Francesca, la mia frase che tu hai riportata discende da una constatazione. Ci sono molte zone d'Italia dove l'intervento del geologo non è contemplato in settori ed in attività dove il proprio intervento sarebbe doveroso, oltre che opportuno; ancora più incredibile (almeno per me), mentre ai periti è concessa la facoltà di elaborare e firmare progetti, al geologo non è consentito nemmeno dimensionare un rilevato in terra.
In sostanza, a me pare che esistano argomenti ben più importanti e prioritari per i quali impegnarsi ed esporsi a livello normativo; mi sembra, inoltre, che l'Ordine si muova proprio in questa direzione, secondo un'ottica lungimirante, anche se oscura per noi "in periferia". Si tratta in sostanza non di estorcere o mendicare una largizione o una prebenda (toh, geologi, firmate 'sta carta e non rompete i OO, per un po' almeno!), ma per affermarci come "Professionisti" a tutti gli effetti, per darci una sostanza ed un peso definitivo che a tutt'oggi abbiamo solo in parte: perchè non basta essere certi del proprio valore e del proprio ruolo, bisogna anche che si sia qualcuno che ce li riconosca. Prova ad immaginare alle gratificazioni personali, professionali ed economiche che ne deriverebbero.

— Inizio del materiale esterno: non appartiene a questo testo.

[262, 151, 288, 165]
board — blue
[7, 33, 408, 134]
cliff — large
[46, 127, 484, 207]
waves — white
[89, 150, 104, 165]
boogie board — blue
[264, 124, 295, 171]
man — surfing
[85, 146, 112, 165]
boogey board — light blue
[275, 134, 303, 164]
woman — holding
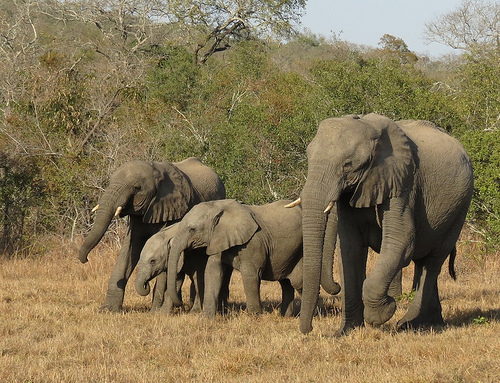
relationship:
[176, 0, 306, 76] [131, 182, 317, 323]
branches of a tree and her babies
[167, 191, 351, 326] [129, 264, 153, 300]
baby elephant curls its trunk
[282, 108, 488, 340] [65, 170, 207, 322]
big elephant has huge tusks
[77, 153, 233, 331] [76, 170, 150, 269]
grey elephant has its head raised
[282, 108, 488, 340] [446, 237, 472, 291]
big elephant has short tail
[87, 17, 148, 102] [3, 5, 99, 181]
dead branches near trees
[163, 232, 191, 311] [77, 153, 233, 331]
gray elephant trunk of an grey elephant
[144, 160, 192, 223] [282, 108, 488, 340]
an ear of an big elephant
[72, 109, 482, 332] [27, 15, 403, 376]
four elephants in savanna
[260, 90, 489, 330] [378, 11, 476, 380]
big elephant on right side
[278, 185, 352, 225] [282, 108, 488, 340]
two tusks of big elephant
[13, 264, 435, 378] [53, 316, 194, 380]
field covered with dry grass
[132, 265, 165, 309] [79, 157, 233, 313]
trunk is fold of elephant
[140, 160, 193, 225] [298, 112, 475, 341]
an ear of elephant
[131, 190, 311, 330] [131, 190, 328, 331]
elephant in middle of elephant in middle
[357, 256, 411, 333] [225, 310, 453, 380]
foot lifted off ground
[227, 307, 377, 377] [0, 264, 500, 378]
light brown grass covering field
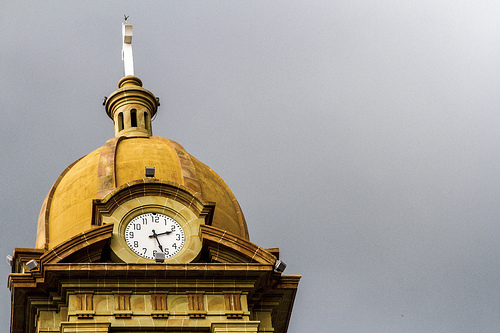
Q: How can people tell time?
A: Clock on tower.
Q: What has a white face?
A: Clock.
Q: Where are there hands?
A: Clock Face.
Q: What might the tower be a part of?
A: Church.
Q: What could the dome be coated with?
A: Gold.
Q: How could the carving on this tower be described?
A: Ornate.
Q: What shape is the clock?
A: Round.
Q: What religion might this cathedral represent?
A: Catholic.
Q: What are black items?
A: Numbers.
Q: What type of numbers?
A: Latin.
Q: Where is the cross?
A: On cupola.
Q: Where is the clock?
A: On tower.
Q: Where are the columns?
A: On building.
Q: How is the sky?
A: Gray.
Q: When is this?
A: Daytime.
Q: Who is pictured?
A: No one.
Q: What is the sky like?
A: Overcast.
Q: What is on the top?
A: Cross.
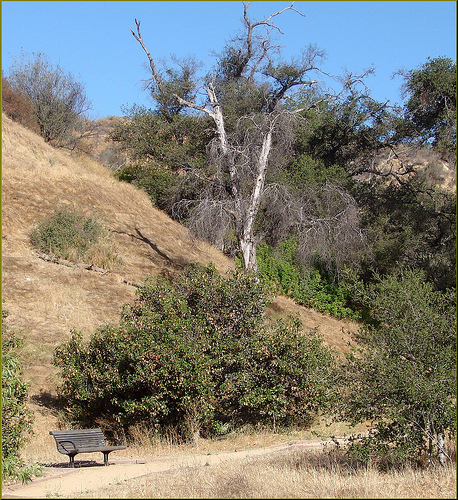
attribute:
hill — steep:
[21, 132, 160, 234]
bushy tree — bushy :
[43, 261, 336, 439]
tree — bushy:
[176, 295, 313, 399]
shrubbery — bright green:
[244, 235, 384, 335]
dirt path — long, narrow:
[4, 423, 403, 498]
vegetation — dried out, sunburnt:
[105, 455, 452, 499]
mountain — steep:
[19, 55, 388, 409]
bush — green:
[53, 257, 346, 443]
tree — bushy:
[341, 158, 431, 210]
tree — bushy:
[7, 42, 105, 157]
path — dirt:
[168, 428, 375, 456]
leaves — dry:
[268, 156, 343, 201]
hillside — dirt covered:
[3, 91, 380, 427]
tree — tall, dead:
[138, 9, 335, 360]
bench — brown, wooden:
[47, 426, 126, 469]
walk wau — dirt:
[41, 421, 427, 492]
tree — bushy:
[121, 36, 368, 293]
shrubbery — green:
[52, 263, 345, 440]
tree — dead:
[172, 82, 333, 288]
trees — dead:
[157, 6, 362, 246]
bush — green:
[103, 172, 297, 493]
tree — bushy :
[30, 204, 126, 274]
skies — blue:
[6, 8, 451, 122]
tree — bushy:
[390, 55, 457, 165]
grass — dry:
[297, 458, 454, 498]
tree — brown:
[121, 30, 370, 323]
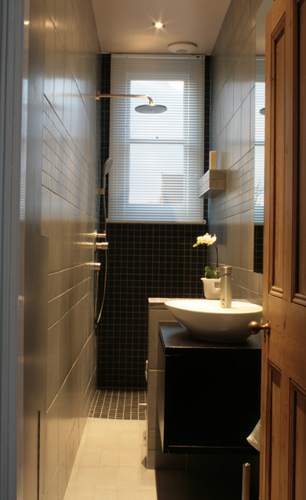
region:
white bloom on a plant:
[192, 228, 216, 249]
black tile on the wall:
[117, 236, 176, 281]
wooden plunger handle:
[239, 461, 251, 498]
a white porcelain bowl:
[164, 294, 264, 336]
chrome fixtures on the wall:
[91, 225, 110, 271]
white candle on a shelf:
[206, 147, 220, 167]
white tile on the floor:
[90, 422, 136, 477]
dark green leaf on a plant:
[203, 265, 214, 276]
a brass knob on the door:
[249, 319, 269, 333]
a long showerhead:
[103, 87, 162, 118]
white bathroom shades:
[115, 53, 204, 214]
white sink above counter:
[167, 294, 247, 338]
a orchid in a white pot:
[189, 221, 246, 287]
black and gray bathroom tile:
[115, 255, 141, 316]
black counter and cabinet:
[155, 332, 256, 494]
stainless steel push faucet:
[200, 265, 248, 323]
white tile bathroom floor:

Se queste ti sembrassero considerazioni di puro principio, andiamo allora sul pratico: in base a quale criterio potremmo imporre la nostra figura per la certificazione di cui si discute (magari in deroga alla soglia dei dieci anni rispetto alle altre categorie) quando in molte zone d'Italia non è di routine il nostro inervento nemmeno per nuove opere di notevole impatto sul territorio?
Nessuno si senta offeso per la considerazione che segue, ma concordo pienamente con Soilrock che gran parte delle considerazioni lette su questo argomento sono affette da valutazioni contingenti che oltre ad avere scarse possibilità di successo nel presente, non aggiungono nulla alla nostra "professionalità": otterremo solo la possibilità di produrre una "carta" in più senza vedere aumentate le nostre gratificazioni, nè nell'attuale, nè per il futuro.
Stiamo attenti al rischio di diventare una "tassa" (un po' come i notai).